_WORK REQUIRED_
Repeat word for word the opening stretch of the entries, from the first line through the line containing "of normal human".

_DATA FOR THIS TASK_
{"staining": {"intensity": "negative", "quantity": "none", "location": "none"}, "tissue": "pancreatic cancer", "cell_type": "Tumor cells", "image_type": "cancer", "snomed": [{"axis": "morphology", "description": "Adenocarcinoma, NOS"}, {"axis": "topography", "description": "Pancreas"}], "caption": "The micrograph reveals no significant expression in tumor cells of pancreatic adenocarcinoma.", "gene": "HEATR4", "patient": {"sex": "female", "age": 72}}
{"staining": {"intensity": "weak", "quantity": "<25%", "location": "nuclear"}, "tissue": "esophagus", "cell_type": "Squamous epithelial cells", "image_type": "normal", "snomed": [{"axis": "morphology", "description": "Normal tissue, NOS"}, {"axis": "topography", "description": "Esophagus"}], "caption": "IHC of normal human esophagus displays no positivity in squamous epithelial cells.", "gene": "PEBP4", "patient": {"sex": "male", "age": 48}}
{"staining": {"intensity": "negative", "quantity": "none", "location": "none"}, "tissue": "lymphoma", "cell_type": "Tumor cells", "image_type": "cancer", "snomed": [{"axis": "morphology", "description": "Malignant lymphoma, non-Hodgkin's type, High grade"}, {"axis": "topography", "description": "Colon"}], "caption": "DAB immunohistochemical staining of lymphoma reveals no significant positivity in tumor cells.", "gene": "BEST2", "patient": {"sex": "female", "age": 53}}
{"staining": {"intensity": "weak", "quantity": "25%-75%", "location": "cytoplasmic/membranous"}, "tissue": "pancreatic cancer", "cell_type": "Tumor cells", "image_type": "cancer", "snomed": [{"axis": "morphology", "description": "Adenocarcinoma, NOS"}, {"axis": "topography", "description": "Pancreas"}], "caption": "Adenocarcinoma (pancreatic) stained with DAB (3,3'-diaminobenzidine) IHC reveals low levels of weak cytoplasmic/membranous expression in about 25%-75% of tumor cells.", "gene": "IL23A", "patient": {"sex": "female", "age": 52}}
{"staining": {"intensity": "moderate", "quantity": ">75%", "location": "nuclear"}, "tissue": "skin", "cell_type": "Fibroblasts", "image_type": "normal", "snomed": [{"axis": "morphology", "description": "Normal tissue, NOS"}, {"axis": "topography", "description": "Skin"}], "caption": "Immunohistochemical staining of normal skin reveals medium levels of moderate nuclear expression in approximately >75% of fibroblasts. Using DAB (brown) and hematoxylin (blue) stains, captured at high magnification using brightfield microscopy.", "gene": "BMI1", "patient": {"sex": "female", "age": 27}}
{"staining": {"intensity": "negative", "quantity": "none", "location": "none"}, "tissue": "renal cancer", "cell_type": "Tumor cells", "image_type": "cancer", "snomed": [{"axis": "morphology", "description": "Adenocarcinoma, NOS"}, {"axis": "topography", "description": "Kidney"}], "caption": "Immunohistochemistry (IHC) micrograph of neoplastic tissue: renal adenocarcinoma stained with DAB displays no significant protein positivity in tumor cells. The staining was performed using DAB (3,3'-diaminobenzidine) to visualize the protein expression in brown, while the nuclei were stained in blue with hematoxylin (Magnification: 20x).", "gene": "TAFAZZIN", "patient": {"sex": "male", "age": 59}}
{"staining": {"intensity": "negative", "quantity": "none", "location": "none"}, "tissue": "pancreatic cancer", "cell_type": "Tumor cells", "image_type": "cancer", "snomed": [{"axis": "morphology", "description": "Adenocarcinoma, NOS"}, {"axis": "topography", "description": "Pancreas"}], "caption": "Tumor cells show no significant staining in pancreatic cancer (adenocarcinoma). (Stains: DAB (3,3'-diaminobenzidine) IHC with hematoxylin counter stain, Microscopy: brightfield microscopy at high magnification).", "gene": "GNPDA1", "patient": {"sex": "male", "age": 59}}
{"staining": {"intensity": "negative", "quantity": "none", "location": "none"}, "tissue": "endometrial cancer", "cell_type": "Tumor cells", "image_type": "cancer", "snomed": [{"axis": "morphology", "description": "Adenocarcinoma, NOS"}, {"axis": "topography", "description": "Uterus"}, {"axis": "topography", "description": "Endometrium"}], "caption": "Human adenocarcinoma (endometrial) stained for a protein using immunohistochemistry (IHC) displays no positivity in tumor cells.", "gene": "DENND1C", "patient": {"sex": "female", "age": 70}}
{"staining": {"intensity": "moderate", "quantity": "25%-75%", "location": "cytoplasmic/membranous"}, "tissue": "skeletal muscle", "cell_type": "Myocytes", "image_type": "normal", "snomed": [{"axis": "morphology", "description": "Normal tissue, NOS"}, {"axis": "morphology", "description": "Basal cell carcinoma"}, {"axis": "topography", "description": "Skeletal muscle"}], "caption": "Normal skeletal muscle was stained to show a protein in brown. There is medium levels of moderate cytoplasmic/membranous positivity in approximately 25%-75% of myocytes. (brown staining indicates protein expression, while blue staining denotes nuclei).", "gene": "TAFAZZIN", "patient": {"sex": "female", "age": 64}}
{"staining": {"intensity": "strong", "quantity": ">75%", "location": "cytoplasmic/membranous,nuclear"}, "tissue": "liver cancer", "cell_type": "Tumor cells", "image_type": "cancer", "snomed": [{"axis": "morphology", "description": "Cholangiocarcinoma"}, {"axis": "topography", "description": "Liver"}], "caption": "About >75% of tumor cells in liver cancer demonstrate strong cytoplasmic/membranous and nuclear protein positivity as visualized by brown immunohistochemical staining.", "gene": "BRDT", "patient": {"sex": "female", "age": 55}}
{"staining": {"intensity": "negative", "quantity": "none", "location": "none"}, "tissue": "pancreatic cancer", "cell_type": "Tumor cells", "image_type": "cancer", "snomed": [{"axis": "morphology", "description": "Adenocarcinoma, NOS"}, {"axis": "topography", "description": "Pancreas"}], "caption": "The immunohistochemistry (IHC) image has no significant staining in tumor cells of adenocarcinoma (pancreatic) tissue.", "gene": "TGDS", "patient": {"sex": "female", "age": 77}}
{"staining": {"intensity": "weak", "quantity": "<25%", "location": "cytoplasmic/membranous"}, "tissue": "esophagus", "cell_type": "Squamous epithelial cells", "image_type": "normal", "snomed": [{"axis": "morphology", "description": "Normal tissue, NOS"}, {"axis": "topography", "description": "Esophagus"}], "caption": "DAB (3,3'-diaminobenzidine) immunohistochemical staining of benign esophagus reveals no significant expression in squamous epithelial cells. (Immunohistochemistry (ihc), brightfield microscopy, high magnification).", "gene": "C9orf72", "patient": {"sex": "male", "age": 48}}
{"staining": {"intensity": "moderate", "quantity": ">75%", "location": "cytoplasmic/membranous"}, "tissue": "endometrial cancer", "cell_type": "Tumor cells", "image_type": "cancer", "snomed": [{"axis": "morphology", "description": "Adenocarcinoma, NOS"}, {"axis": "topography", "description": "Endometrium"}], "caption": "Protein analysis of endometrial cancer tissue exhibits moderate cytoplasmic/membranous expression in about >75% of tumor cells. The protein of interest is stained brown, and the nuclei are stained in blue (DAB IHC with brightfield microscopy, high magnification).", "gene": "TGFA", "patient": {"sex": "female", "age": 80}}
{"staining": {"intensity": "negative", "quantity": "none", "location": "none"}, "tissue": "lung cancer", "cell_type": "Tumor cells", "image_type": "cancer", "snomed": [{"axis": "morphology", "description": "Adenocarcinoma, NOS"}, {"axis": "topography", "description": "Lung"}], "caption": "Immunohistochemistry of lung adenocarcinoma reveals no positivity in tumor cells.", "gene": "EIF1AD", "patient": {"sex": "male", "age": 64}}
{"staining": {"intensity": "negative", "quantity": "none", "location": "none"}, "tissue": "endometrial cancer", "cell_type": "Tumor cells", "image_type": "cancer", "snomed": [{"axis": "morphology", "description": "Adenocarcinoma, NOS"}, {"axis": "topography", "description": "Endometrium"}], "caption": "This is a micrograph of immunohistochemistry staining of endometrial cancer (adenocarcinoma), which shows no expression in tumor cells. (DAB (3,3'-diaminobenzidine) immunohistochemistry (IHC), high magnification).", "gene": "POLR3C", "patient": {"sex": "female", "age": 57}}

_EXPECTED OUTPUT_
{"staining": {"intensity": "negative", "quantity": "none", "location": "none"}, "tissue": "pancreatic cancer", "cell_type": "Tumor cells", "image_type": "cancer", "snomed": [{"axis": "morphology", "description": "Adenocarcinoma, NOS"}, {"axis": "topography", "description": "Pancreas"}], "caption": "The micrograph reveals no significant expression in tumor cells of pancreatic adenocarcinoma.", "gene": "HEATR4", "patient": {"sex": "female", "age": 72}}
{"staining": {"intensity": "weak", "quantity": "<25%", "location": "nuclear"}, "tissue": "esophagus", "cell_type": "Squamous epithelial cells", "image_type": "normal", "snomed": [{"axis": "morphology", "description": "Normal tissue, NOS"}, {"axis": "topography", "description": "Esophagus"}], "caption": "IHC of normal human esophagus displays no positivity in squamous epithelial cells.", "gene": "PEBP4", "patient": {"sex": "male", "age": 48}}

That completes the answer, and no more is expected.